Grace gasped. He did not know. She’d completely forgotten. He had already left when Thomas gave her the cottage. “I’m not with the dowager,” she said, unable to conceal all of her excitement. “I-”
“Someone’s coming,” he whispered harshly, and indeed, she heard voices and footsteps on the stairs. He started to steer her back to her room.
“No, I can’t.” She dug in her heels. “Amelia is there.”
“Amelia? Why would she-” He muttered something under his breath and then yanked her along with him down the hall. Into Room 14.
Chapter Eighteen
Three minutes,” Jack said, the moment he pulled the door shut. Because truly, he did not think he could last any longer than that. Not when she was dressed in her nightgown. It was an ugly thing, really, all rough and buttoned from chin to toe, but still, it was a nightgown.
And she was Grace.
“You will never believe what has happened,” she said.
“Normally an excellent opening,” he acknowledged, “but after everything that has happened in the last two weeks, I find myself willing to believe almost anything.” He smiled and shrugged. Two pints of fine Irish ale had made him mellow.
But then she told him the most amazing story. Thomas had given her a cottage and an income. Grace was now an independent woman. She was free of the dowager.
Jack lit the lamp in his room, listening to her excitement. He felt a prickle of jealousy, though not because he did not think she should be receiving gifts from another man-the truth was, she’d more than earned anything the duke chose to portion off to her. Five years with the dowager-Good God, she ought to be given a title in her own right as penance for such as that. No one had done more for England.
No, his jealousy was a far more basic stripe. He heard the joy in her voice, and once he’d banished the dark of the room, he saw the joy in her eyes. And quite simply, it just felt wrong that someone else had given her that.
He wanted to do it. He wanted to light her eyes with exhilaration. He wanted to be the origin of her smile.
“I will still have to go with you to County Cavan,” Grace was saying. “I can’t stay here by myself, and I wouldn’t want Amelia to be alone. This is all terribly difficult for her, you know.”
She looked up at him, so he nodded in response. Truthfully, he hadn’t been thinking very much of Amelia, selfish as that was.
“I’m sure it will be awkward with the dowager,” Grace continued. “She was furious.”
“I can imagine,” Jack murmured.
“Oh, no.” Her eyes grew very wide. “This was extraordinary, even for her.”
He pondered that. “I am not certain if I am sorry or relieved that I missed it.”
“It was probably for the best that you were not present,” Grace replied, grimacing. “She was rather unkind.”
He was about to say that it was difficult to imagine her any other way, but Grace suddenly brightened and said, “But do you know, I don’t care!” She giggled then, the heady sound of someone who can’t quite believe her good fortune.

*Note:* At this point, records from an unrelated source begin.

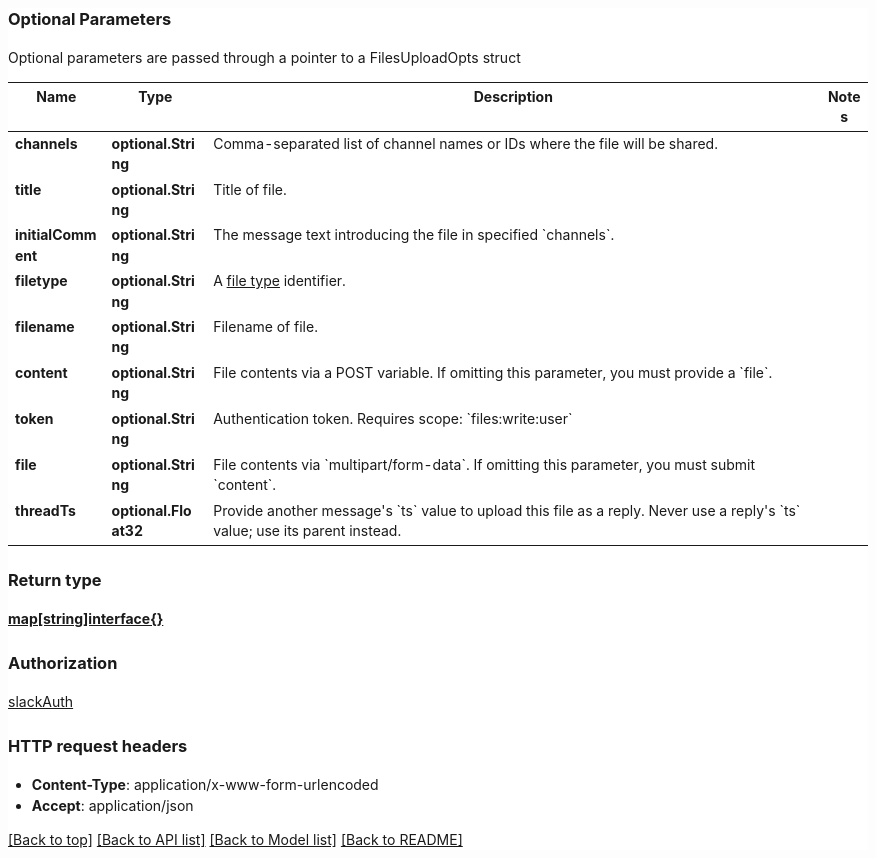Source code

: ### Optional Parameters
Optional parameters are passed through a pointer to a FilesUploadOpts struct

Name | Type | Description  | Notes
------------- | ------------- | ------------- | -------------
 **channels** | **optional.String**| Comma-separated list of channel names or IDs where the file will be shared. | 
 **title** | **optional.String**| Title of file. | 
 **initialComment** | **optional.String**| The message text introducing the file in specified &#x60;channels&#x60;. | 
 **filetype** | **optional.String**| A [file type](/types/file#file_types) identifier. | 
 **filename** | **optional.String**| Filename of file. | 
 **content** | **optional.String**| File contents via a POST variable. If omitting this parameter, you must provide a &#x60;file&#x60;. | 
 **token** | **optional.String**| Authentication token. Requires scope: &#x60;files:write:user&#x60; | 
 **file** | **optional.String**| File contents via &#x60;multipart/form-data&#x60;. If omitting this parameter, you must submit &#x60;content&#x60;. | 
 **threadTs** | **optional.Float32**| Provide another message&#39;s &#x60;ts&#x60; value to upload this file as a reply. Never use a reply&#39;s &#x60;ts&#x60; value; use its parent instead. | 

### Return type

[**map[string]interface{}**](interface{}.md)

### Authorization

[slackAuth](../README.md#slackAuth)

### HTTP request headers

 - **Content-Type**: application/x-www-form-urlencoded
 - **Accept**: application/json

[[Back to top]](#) [[Back to API list]](../README.md#documentation-for-api-endpoints) [[Back to Model list]](../README.md#documentation-for-models) [[Back to README]](../README.md)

He smiled for her. It was infectious, her happiness. He did not intend that she should ever live apart from him, and he rather suspected that Thomas had not given her the cottage with the intention that she live there as Mrs. Jack Audley, but he understood her delight. For the first time in years, Grace had something of her own.
“I’m sorry,” she said, but she could not quite hide her smile. “I should not be here. I didn’t mean to wait up for you, but I was just so excited, and I wanted to tell you, because I knew you’d understand.”
And as she stood there, her eyes shining up at him, his demons slipped away, one by one, until he was just a man, standing before the woman he loved. In this room, in this minute, it didn’t matter that he was back in Ireland, that there were so many bloody reasons he should be running for the door and finding passage on the next ship to anywhere.